PIERRE JANOT - Si l'on reprend le code pénal, le délit de détournement de fonds public a lieu lorsqu'un dépositaire de l'autorité publique ou un chargé de mission en lien avec une notion de service public détourne de l'argent public. Dans ce cas, c'est le montage lui-même qui est attaqué.
Mais en réalité, lors de la reprise de cet établissement par un groupe privé, on savait déjà que le risque existait de faire financer un établissement de droit privé avec de l'argent public. Une mise en examen peut notamment être décidée lors qu'on estime qu'il existe des indices graves ou concordants, qui peuvent être de nature à constituer une infraction. Le juge a ainsi soit la possibilité de placer un prévenu en détention provisoire, ou bien sous contrôle judiciaire, qui peut lui-même être assorti ou non de mesures de privation de liberté.
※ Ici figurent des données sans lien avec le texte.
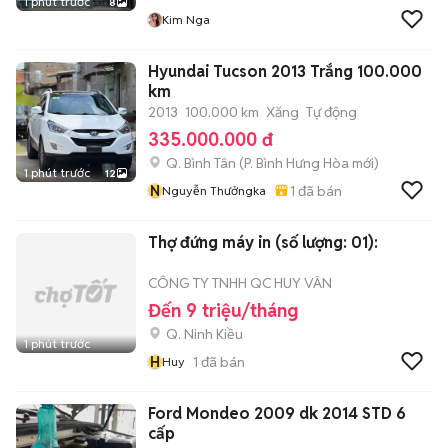
1 phút trước
8
Kim Nga
Hyundai Tucson 2013 Trắng 100.000
km
2013
100.000 km
Xăng
Tự động
335.000.000 đ
Q. Bình Tân
(
P. Bình Hưng Hòa
mới)
1 phút trước
12
N
1
đã bán
Nguyễn Thưởngka
Thợ đứng máy in (số lượng: 01):
CÔNG TY TNHH QC HUY VÂN
Đến 9 triệu/tháng
Q. Ninh Kiều
1 phút trước
H
1
đã bán
Huy
Ford Mondeo 2009 dk 2014 STD 6
cấp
L'alinéa 12 de l'article 138 permet en effet au magistrat de décider d'interdire de pratiquer une activité de nature professionnelle sur la durée de l'instruction, notamment lorsqu'il redoute une nouvelle infraction.
L'interdiction de gérer une société présentant des missions d'intérêt général est-elle une mesure particulièrement rare ?
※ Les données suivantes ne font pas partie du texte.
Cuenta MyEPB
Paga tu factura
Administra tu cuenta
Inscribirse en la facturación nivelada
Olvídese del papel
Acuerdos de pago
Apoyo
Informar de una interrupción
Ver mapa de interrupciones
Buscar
Il est certain que dans le cadre de cette affaire, il existait la possibilité d'un réel trouble à l'opinion publique, ainsi que des gages à donner aux syndicats au minimum durant la période de la mise en examen. L'interdiction de gérer permet de dégager une solution en interne, qui fasse que la personne mise en examen ne s'immisce plus dans la gestion quotidienne.
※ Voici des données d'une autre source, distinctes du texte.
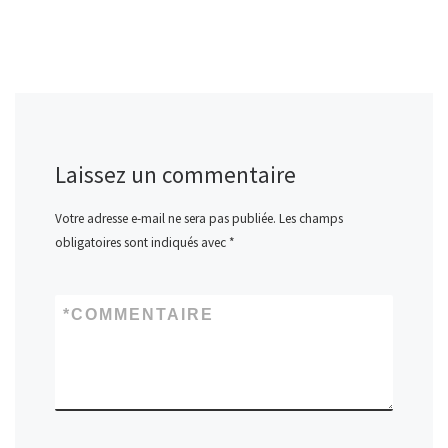
Laissez un commentaire
Votre adresse e-mail ne sera pas publiée.
Les champs
obligatoires sont indiqués avec
*
*
COMMENTAIRE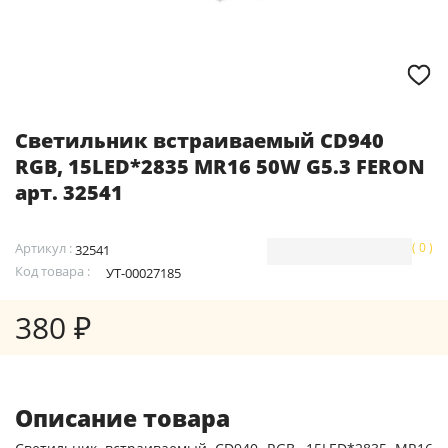
Светильник встраиваемый CD940
RGB, 15LED*2835 MR16 50W G5.3 FERON
арт. 32541
Артикул :
( 0 )
32541
Код товара :
УТ-00027185
380 ₽
Описание товара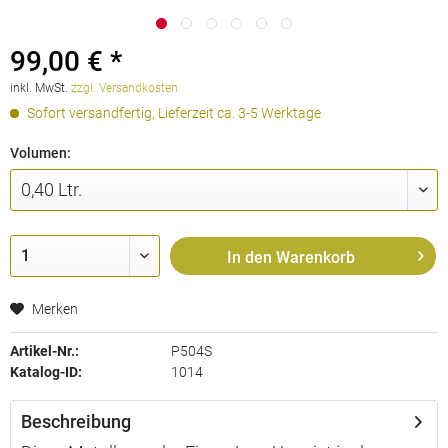
99,00 € *
inkl. MwSt.
zzgl. Versandkosten
Sofort versandfertig, Lieferzeit ca. 3-5 Werktage
Volumen:
In den
Warenkorb
Merken
Artikel-Nr.:
P504S
Katalog-ID:
1014
Beschreibung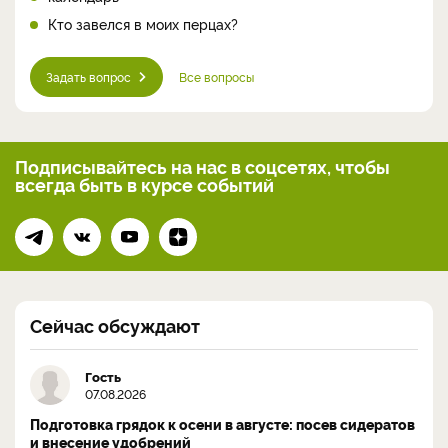
Кто завелся в моих перцах?
Задать вопрос
Все вопросы
Подписывайтесь на нас
в соцсетях, чтобы
всегда
быть в курсе событий
Сейчас обсуждают
Гость
07.08.2026
Подготовка грядок к осени в августе: посев сидератов
и внесение удобрений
Mais la justice prévoit aussi que des réexamens de cette décision puissent avoir lieu, avec notamment la possibilité pour le dirigeant, de faire appel de son contrôle judiciaire et du juge d'instruction, qui sera libre de décider s'il accède ou non à sa demande. Quoi qu'il en soit, les délais d'instruction de l'affaire devrait être rendus publics assez rapidement et il est probable que l'étude d'une affaire, qui peut être d'une extrême complexité compte-tenu des données financières en jeu, puisse s'étaler ensuite sur plusieurs années.